Vatandaşlara 'Ayda kaç kilo et alıyorsunuz?' diye sorduğumda aldığım cevap 'Kurbandan kurbana' oluyor. Türkiye artık maalesef kasaptan 5 liralık kıyma, yarım kilo çorbalık tavuk kırpıntısı alan bir ülke haline geldi.
Sayın Erdoğan, Rizelilik kürsülerden üfürmekle olmaz, Rizelilik Karadenizli fındık üreticisini yabancı şirketlere ezdirmeyerek olur. Eğer her fırsatta söylediğin gibi gerçekten Karadeniz uşağıysan, bu sefer yabancı lobilerin elemanlarını bu işten uzak tut. Sen sahip çıkmazsan ilk sandıkta biz gelip gereğini yapacağız.
Çay bahçesinde sohbet ettiğim bir kardeşim diyor ki 'Türkiye uçuyordu, kaçıyordu, aşıyordu. Uçan Türkiye'ye ne oldu?' biri bize anlatsın. Sayın Erdoğan, o biri ben değilim. Sensin, sen. Uçan Türkiye'ye ne oldu, anlat.
"Milletimize yamuk yaptırmayacağız"
"Torba yasanın içine OHAL’in uzatılmasın dair bir madde kondu ayrıca da bir şey daha kondu. Onu da çok vahim bulduğumuzu ifade etmek isterim. O da kayyum atanmış şirketler var ya TMSF bunları uygun şartlarda bulup sattığında bu şirketler hem işlemeye devam ediyor, yöneticileri sahipleri gitmiş, o sattıkları geliri de Hazine’ye TMSF irat kaydediyor. Sayın Türkkan’ın uyarısı üzerine sizlerle paylaşıyorum. Eğer o madde olduğu gibi geçtiği takdirde TMSF’nin bu şirketleri satma görevi ortadan kalkıyor. Yan masanın böreği gibi bu şirketler ortadan kalkıp yok oluncaya kadar ağalar beyler abiler yiyip içip sıfıra indirinceye kadar TMSF’nin elinde kalacak. Bu iki konuya aşırı derecede dikkat etmenizi istiyorum. Bu konularla ilgili olarak milletimizi hem Meclis çatısı altında hem de diğer sivil alanlarda milletimizle beraber olduğunuz her alanda bilgilendirmede bulunmanızı ve uyarmanızı istiyorum. Bugün Güvenlik Politikaları Başkanımız Nuri Okutan OHAL maddeleriyle ilgili bir basın açıklaması yaptı. Arkadaşlarımız da bu konuda birlikte çalışacaklar. Bu konuyu gündemde tutuk, sayımız yeterli değil ama mümkünse seçmen desteği ile bu fikirlerinden bu kararlarından iktidarı vazgeçirtmenin yollarını bulmaya çalışacağız. Bu iki madde birer yamuktur. Yamuk yaptırmayacağız. Milletimize yamuk yaptırmayacağız."

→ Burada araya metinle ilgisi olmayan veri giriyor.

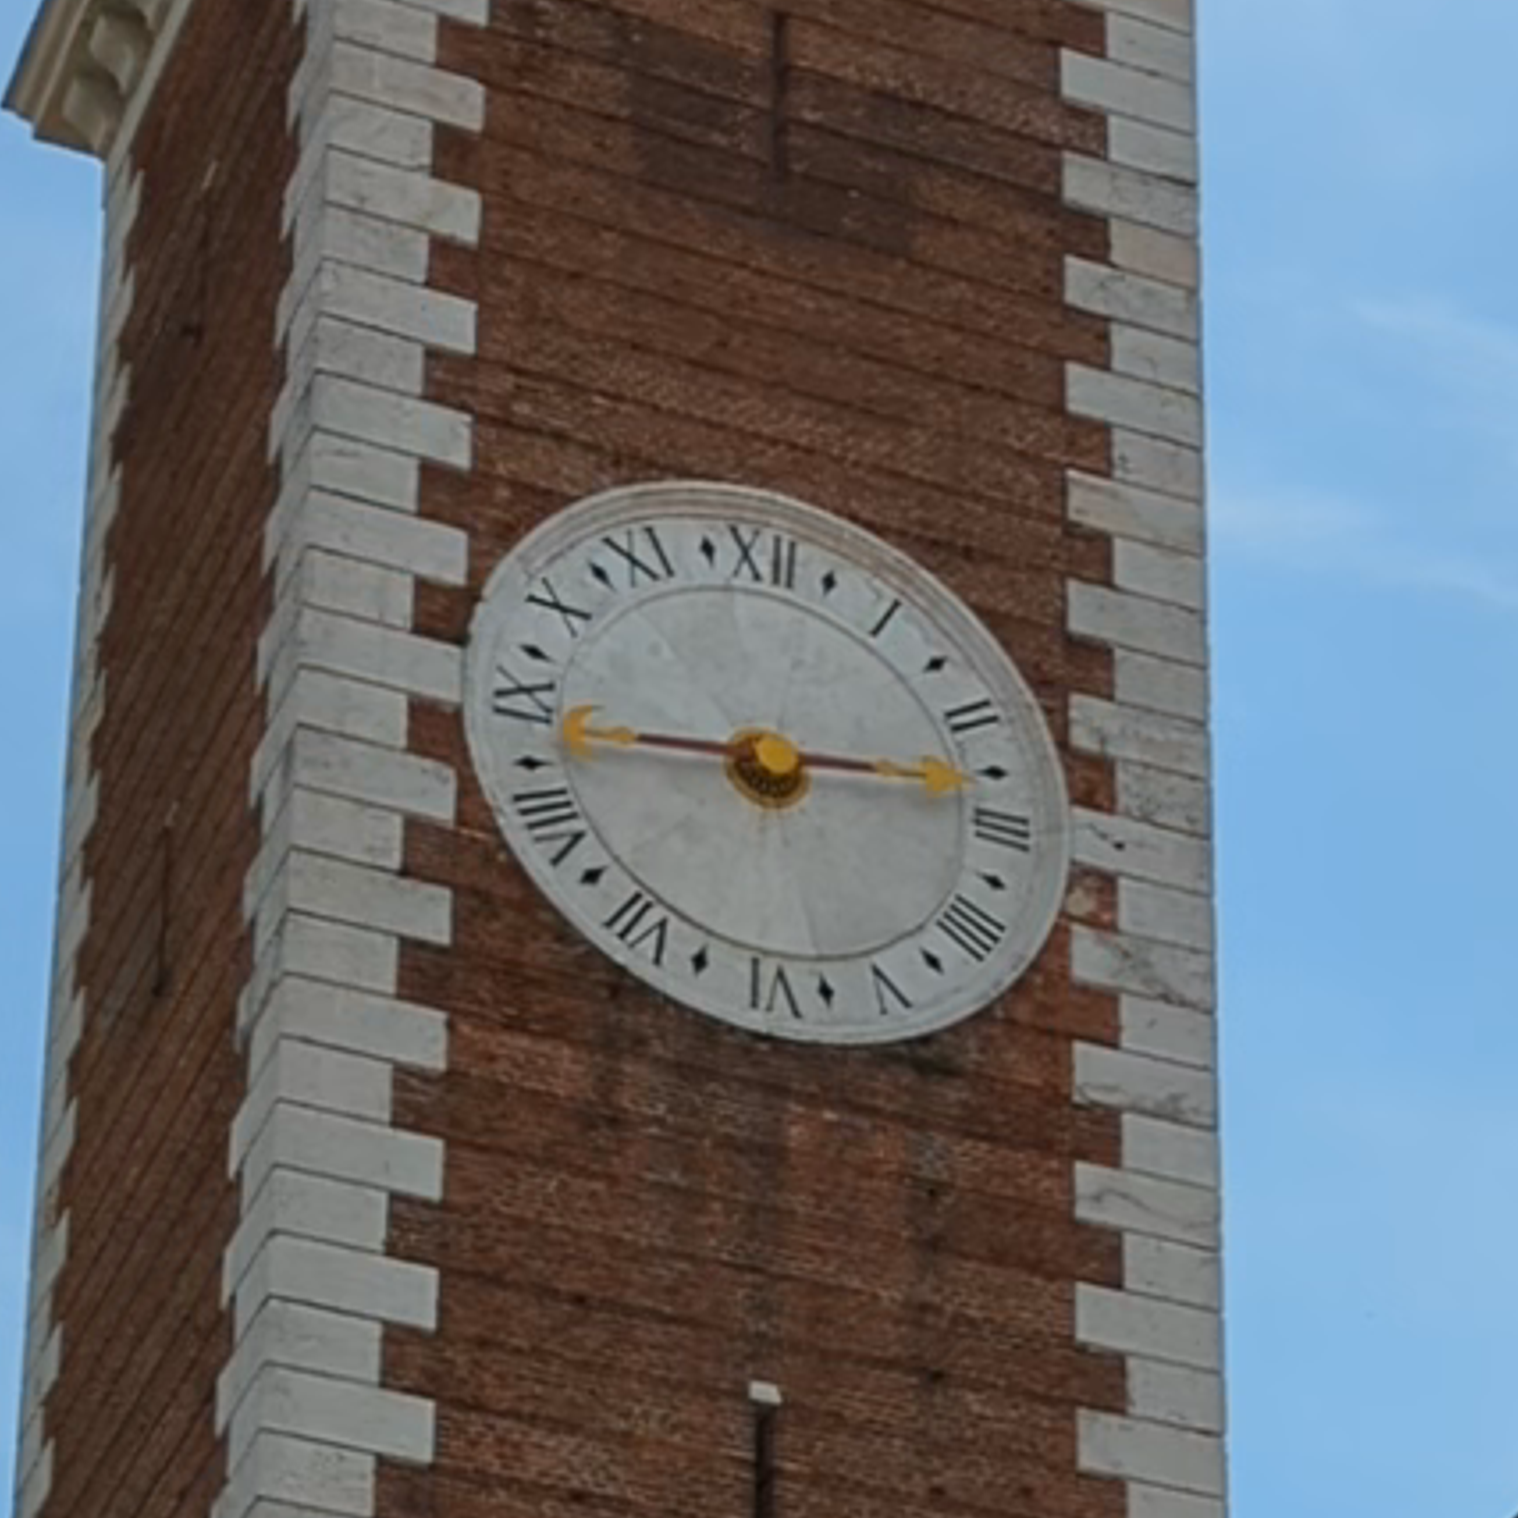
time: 2:43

“Bu yapılanların hesabını milletine verirsin, demedi deme”
"Demokrasi, yönetenin değil, muhalefet edenin söz hakkının güvencesidir. Milletin hakkının, hukukunun, iradesinin güvencesidir. O nedenle de Gazi Meclisimiz, aynı zamanda Millet’in Evi’dir. Sen, demokrasiye gıcık oluyor olabilirsin. ‘Demokrasi amaç değil, araçtır’ diyor olabilirsin. Hatta kendi kendine, ‘Egemenlik kayıtsız şartsız şahsımındır’, diyor da olabilirsin. Ama bu aziz millet, demokrasisine el sürdürmez. İradesine müdahale ettirmez. Gün olur, o sandık milletin önüne gelir. Ve o gün geldiğinde, bu yapılanların hesabını milletine verirsin. Demedi deme."